Jack pulled the bed-clothes over his head and sobbed into the pillow: 'I don't want to hear, I don't want to hear. I'll write to my mother. She'll take me away.'

I climbed out to close the door. Jack would not talk to me again, and I fell asleep to the noise of the voices below, which soon grew gentle.

Uncle Jim was not at breakfast. When we came down, Jack's shoes were cleaned for him and his jacket was darned and pressed. Annie gave two boiled eggs to Jack and one to me. She forgave me when I drank tea from the saucer.

After breakfast, Jack walked to the post office. I took the one-eyed collie to chase rabbits in the upper fields, but it barked at ducks and brought me a tramp's shoe from a hedge, and lay down with its tail wagging in a rabbit hole. I threw stones at the deserted duck pond, and the collie ambled back with sticks.

Jack went skulking into the damp dingle, his hands in his pockets, his cap over one eye. I left the collie sniffing at a molehill, and climbed to the tree-top in the corner of the lavatory field. Below me, Jack was playing Indians all alone, scalping through the bushes, surprising himself round a tree, hiding from himself in the grass. I called to him once, but he pretended not to hear. He played alone, silently and savagely. I saw him standing with his hands in his pockets, swaying like a Kelly, on the mud-bank by the stream at the foot of the dingle. My bough lurched, the heads of the dingle bushes spun up towards me like green tops, 'I'm falling!' I cried, my trousers saved me, I swung and grasped, this was one minute of wild adventure, but Jack did not look up and the minute was lost. I climbed, without dignity, to the ground.

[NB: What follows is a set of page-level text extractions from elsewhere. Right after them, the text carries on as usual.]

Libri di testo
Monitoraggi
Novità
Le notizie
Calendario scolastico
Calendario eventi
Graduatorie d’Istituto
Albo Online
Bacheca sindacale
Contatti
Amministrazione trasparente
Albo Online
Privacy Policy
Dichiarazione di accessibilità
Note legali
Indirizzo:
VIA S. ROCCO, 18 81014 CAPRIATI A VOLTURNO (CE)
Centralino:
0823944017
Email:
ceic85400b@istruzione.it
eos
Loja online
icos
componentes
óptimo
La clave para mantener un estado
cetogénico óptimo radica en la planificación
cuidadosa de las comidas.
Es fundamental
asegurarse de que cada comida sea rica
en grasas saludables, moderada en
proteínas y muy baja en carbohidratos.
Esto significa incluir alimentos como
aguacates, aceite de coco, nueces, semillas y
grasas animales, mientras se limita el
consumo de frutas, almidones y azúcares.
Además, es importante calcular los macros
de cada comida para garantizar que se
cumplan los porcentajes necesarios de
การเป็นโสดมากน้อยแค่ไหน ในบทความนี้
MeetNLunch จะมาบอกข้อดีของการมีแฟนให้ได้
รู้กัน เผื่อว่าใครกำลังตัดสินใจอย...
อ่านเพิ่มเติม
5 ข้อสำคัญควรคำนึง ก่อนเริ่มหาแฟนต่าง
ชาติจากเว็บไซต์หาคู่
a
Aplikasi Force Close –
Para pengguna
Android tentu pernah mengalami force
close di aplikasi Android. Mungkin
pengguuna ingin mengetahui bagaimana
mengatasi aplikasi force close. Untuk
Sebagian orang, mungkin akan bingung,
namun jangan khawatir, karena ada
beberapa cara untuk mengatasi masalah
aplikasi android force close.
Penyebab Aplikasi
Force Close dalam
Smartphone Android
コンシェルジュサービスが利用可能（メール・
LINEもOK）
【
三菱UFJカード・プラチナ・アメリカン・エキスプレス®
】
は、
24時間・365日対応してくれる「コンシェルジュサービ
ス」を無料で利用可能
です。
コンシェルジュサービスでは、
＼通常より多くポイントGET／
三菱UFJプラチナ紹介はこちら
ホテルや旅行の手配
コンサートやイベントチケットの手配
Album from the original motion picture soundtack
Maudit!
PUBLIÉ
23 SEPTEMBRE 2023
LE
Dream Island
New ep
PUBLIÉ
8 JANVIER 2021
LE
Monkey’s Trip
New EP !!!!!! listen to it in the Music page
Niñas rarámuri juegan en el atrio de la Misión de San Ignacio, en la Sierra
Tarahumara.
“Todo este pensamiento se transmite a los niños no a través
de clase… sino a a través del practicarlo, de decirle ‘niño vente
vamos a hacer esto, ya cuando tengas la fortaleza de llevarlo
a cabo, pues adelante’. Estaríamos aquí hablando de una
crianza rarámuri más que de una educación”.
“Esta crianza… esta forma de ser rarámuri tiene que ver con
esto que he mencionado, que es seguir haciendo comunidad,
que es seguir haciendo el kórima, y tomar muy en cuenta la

Early in the afternoon, after a silent meal, when Gwilym was reading the scriptures or writing hymns to girls or sleeping in his chapel, Annie was baking bread, and I was cutting a wooden whistle in the loft over the stable, the motor car drove up in the yard again.

Out of the house Jack, in his best suit, ran to meet his mother, and I heard him say as she stepped, raising her short skirts, on to the cobbles: 'And he called you a bloody cow, and he said he'd whip the hell out of me, and Gwilym took me to the barn in the dark and let the mice run over me, and Dylan's a thief, and that old woman's spoilt my jacket.'

Mrs Williams sent the chauffeur for Jack's luggage. Annie came to the door, trying to smile and curtsy, tidying her hair, wiping her hands on her pinafore.

Mrs Williams said, 'Good afternoon,' and sat with Jack in the back of the car and stared at the ruin of Gorsehill.

The chauffeur came back. The car drove off, scattering the hens. I ran out of the stable to wave to Jack. He sat still and stiff by his mother's side. I waved my handkerchief.